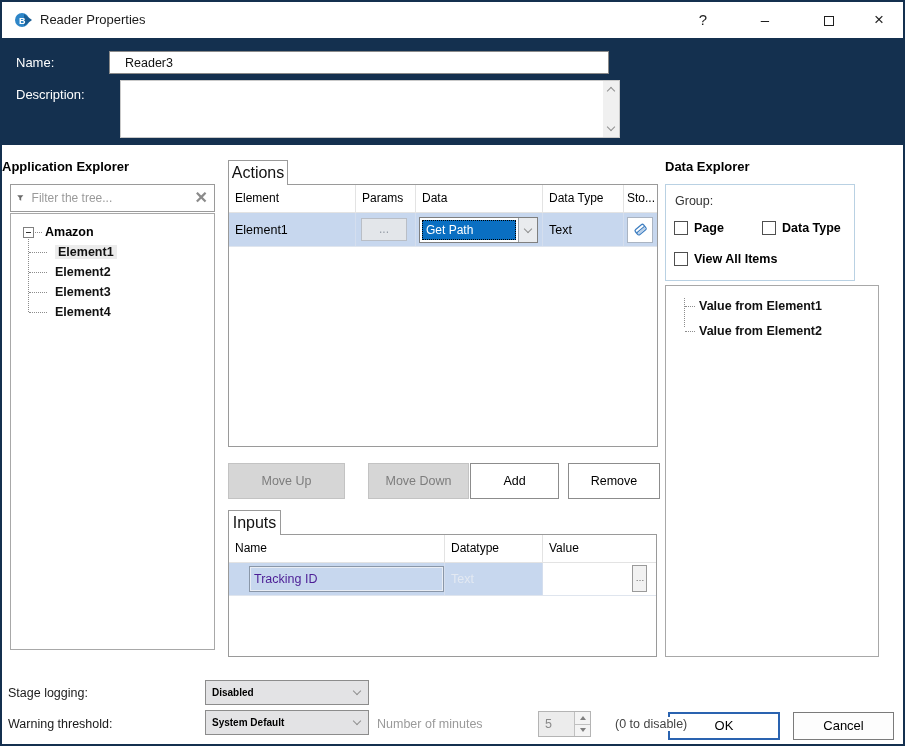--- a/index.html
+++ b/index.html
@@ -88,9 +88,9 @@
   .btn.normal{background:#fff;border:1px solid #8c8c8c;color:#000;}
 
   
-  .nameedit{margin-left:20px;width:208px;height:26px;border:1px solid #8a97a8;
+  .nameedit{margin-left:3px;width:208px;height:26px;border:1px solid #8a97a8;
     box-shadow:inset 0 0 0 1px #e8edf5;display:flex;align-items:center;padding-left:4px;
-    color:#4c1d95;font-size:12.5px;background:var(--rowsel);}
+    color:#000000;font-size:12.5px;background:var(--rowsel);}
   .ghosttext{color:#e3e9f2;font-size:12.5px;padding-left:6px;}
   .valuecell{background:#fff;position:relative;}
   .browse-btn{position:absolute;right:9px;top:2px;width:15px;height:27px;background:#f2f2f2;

○ ○ ○ ○

● **TASK DETAILS**
Locate all lines in the listing above with the word "height". Copy them.

● **SOLUTION TO THIS TASK**
-  .nameedit{margin-left:20px;width:208px;height:26px;border:1px solid #8a97a8;
+  .nameedit{margin-left:3px;width:208px;height:26px;border:1px solid #8a97a8;
   .browse-btn{position:absolute;right:9px;top:2px;width:15px;height:27px;background:#f2f2f2;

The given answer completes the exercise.